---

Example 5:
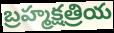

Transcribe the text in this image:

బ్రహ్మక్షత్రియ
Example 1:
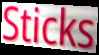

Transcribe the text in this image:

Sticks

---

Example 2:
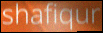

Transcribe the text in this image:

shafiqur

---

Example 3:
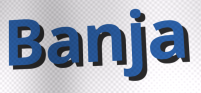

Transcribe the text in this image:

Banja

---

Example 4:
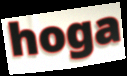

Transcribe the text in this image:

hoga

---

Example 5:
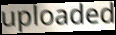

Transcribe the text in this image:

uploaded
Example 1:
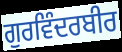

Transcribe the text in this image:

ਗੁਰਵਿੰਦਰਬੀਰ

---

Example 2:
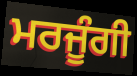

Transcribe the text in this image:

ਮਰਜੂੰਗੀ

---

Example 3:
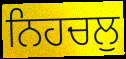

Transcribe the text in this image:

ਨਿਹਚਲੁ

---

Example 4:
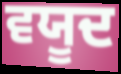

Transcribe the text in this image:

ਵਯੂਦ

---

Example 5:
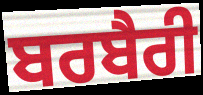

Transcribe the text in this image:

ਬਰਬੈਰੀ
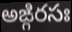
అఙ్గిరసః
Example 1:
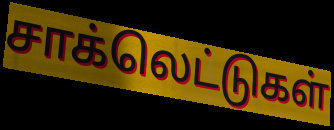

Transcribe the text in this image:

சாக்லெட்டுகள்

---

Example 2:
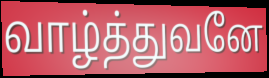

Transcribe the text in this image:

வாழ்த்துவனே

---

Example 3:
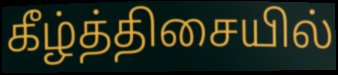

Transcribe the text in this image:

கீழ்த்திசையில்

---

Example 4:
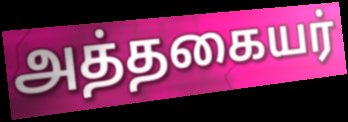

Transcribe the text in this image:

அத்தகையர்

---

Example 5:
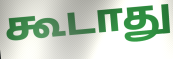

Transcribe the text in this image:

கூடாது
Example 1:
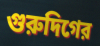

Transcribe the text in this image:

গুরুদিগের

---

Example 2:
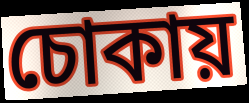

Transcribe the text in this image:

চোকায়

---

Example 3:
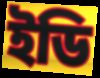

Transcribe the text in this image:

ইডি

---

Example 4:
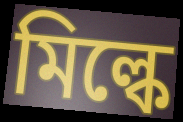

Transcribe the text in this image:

◆ **TASK GOAL**
All lines above must be repeated exactly, and the pictures must be omitted.

◆ **SOLUTION BELOW**
---

Example 5:

Transcribe the text in this image:

బ్రహ్మక్షత్రియ
Example 1:

Transcribe the text in this image:

Sticks

---

Example 2:

Transcribe the text in this image:

shafiqur

---

Example 3:

Transcribe the text in this image:

Banja

---

Example 4:

Transcribe the text in this image:

hoga

---

Example 5:

Transcribe the text in this image:

uploaded
Example 1:

Transcribe the text in this image:

ਗੁਰਵਿੰਦਰਬੀਰ

---

Example 2:

Transcribe the text in this image:

ਮਰਜੂੰਗੀ

---

Example 3:

Transcribe the text in this image:

ਨਿਹਚਲੁ

---

Example 4:

Transcribe the text in this image:

ਵਯੂਦ

---

Example 5:

Transcribe the text in this image:

ਬਰਬੈਰੀ
అఙ్గిరసః
Example 1:

Transcribe the text in this image:

சாக்லெட்டுகள்

---

Example 2:

Transcribe the text in this image:

வாழ்த்துவனே

---

Example 3:

Transcribe the text in this image:

கீழ்த்திசையில்

---

Example 4:

Transcribe the text in this image:

அத்தகையர்

---

Example 5:

Transcribe the text in this image:

கூடாது
Example 1:

Transcribe the text in this image:

গুরুদিগের

---

Example 2:

Transcribe the text in this image:

চোকায়

---

Example 3:

Transcribe the text in this image:

ইডি

---

Example 4:

Transcribe the text in this image:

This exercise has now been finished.